Material to process
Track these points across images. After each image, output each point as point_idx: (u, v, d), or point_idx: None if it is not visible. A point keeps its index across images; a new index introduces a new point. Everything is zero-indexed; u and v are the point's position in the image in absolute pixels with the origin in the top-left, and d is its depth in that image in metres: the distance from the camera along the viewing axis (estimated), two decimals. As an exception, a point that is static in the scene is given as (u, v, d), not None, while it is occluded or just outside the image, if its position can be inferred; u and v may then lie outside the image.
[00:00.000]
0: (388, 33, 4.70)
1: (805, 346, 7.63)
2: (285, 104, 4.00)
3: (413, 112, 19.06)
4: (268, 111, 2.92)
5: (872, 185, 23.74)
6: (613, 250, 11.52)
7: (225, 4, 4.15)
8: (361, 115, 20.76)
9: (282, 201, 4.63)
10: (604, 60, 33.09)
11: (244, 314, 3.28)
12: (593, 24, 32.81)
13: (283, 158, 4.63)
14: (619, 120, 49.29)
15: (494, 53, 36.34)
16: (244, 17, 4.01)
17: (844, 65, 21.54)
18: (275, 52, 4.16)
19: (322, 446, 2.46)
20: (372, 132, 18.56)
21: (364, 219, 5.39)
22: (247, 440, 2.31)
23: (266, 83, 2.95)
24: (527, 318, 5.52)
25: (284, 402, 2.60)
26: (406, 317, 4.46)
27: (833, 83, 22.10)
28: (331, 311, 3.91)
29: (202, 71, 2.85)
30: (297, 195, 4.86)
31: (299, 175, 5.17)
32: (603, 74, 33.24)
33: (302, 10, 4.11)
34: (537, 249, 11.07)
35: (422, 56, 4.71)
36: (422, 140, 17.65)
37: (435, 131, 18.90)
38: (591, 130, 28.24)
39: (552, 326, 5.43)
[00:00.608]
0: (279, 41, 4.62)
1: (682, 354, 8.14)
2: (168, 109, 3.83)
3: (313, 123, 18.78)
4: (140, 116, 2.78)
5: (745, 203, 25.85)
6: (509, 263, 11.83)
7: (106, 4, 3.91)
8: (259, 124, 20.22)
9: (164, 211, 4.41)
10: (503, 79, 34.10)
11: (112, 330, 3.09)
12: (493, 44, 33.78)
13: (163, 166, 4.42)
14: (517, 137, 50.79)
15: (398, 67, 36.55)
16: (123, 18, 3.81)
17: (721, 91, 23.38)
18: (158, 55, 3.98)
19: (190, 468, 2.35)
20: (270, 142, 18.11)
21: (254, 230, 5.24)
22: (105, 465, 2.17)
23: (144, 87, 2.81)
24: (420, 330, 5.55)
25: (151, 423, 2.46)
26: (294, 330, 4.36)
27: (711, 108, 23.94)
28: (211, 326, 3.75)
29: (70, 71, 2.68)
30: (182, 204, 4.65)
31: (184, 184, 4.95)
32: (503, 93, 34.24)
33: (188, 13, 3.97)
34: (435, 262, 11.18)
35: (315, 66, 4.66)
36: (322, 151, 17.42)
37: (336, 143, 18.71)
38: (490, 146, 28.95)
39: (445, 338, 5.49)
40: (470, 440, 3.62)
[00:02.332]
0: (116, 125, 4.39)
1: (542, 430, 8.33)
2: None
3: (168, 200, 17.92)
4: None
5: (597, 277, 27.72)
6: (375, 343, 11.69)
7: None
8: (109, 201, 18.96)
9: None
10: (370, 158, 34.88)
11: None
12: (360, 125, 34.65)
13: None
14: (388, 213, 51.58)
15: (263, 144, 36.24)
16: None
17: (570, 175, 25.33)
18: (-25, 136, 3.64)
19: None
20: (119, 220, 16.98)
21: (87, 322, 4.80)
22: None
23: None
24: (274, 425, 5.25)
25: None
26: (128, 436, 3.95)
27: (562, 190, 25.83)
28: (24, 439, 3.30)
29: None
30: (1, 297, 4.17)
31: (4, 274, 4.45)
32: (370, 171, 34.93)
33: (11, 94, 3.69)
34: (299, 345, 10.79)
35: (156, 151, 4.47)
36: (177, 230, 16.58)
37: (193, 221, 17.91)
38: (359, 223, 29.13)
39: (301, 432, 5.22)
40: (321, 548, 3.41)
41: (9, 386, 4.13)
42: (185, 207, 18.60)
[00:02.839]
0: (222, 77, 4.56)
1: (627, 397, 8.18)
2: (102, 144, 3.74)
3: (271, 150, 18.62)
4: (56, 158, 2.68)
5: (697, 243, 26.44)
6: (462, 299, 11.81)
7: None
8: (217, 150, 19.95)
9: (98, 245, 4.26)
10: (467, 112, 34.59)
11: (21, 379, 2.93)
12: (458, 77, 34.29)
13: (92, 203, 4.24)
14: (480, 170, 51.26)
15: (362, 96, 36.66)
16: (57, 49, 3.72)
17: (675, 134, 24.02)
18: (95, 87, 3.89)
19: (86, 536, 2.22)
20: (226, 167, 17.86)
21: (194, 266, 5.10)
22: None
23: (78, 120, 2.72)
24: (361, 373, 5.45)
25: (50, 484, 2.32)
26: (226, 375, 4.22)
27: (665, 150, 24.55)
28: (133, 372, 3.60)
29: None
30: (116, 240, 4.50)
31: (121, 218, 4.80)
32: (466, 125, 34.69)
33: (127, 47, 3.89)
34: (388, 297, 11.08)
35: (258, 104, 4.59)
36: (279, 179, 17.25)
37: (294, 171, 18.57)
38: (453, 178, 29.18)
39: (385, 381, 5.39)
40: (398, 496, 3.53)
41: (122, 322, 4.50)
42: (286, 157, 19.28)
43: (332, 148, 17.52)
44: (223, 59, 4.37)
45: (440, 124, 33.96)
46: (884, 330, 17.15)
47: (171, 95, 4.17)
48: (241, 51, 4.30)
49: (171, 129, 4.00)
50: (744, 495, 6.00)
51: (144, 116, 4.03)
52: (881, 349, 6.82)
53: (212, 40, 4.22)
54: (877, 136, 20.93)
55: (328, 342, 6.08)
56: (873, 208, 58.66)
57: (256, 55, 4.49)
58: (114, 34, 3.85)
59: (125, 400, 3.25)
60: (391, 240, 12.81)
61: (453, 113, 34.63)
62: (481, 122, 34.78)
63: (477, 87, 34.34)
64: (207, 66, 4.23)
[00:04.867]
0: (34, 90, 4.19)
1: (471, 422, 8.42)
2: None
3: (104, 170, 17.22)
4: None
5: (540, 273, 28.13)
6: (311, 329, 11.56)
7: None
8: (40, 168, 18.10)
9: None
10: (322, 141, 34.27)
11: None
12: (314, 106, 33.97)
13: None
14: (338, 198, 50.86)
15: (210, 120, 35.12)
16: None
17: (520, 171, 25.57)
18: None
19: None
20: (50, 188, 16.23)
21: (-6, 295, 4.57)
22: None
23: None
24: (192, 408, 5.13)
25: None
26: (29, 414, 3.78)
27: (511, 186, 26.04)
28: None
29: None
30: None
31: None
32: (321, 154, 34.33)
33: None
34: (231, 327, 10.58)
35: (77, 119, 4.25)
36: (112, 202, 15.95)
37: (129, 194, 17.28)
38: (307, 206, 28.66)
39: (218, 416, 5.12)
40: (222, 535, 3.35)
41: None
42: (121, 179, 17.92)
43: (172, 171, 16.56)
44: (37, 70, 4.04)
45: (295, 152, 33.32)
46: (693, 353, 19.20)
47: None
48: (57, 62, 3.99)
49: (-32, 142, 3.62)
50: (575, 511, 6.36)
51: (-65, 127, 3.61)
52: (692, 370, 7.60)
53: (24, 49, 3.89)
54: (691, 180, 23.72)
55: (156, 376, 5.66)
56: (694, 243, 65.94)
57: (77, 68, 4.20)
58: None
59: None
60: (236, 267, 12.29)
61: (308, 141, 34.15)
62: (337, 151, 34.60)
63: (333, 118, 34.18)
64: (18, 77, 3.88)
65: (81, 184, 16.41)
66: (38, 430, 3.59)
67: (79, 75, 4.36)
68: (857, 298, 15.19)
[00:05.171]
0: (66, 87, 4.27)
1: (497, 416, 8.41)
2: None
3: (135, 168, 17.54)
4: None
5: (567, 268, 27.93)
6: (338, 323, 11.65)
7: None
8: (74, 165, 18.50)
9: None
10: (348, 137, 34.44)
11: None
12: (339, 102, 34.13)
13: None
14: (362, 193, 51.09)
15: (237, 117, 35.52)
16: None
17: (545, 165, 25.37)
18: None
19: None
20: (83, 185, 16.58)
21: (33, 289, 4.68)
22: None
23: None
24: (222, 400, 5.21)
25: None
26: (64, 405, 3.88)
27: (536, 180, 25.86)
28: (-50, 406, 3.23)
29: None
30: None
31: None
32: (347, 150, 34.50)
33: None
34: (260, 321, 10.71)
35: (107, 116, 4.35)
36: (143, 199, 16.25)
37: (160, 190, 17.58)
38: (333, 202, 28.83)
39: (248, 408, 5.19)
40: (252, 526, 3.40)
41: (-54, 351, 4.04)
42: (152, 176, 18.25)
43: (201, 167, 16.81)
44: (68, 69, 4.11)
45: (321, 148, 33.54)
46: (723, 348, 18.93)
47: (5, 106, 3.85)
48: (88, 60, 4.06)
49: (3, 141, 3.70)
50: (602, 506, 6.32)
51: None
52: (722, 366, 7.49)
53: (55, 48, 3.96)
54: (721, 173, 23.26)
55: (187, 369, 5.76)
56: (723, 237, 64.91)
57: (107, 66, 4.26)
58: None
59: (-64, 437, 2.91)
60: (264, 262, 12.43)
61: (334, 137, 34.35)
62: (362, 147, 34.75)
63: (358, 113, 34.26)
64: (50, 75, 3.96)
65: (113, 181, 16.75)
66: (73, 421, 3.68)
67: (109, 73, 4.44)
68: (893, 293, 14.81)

Work to complete
The lines running from the start of the data through the one that contains "5: (872, 185, 23.74)" should be reproduced exactly, and only those.

Answer to the problem
Track these points across images. After each image, output each point as point_idx: (u, v, d), or point_idx: None if it is not visible. A point keeps its index across images; a new index introduces a new point. Everything is zero-indexed; u and v are the point's position in the image in absolute pixels with the origin in the top-left, and d is its depth in that image in metres: the distance from the camera along the viewing axis (estimated), two decimals. As an exception, a point that is static in the scene is given as (u, v, d), not None, while it is occluded or just outside the image, if its position can be inferred; u and v may then lie outside the image.
[00:00.000]
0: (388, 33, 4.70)
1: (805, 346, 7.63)
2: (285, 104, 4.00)
3: (413, 112, 19.06)
4: (268, 111, 2.92)
5: (872, 185, 23.74)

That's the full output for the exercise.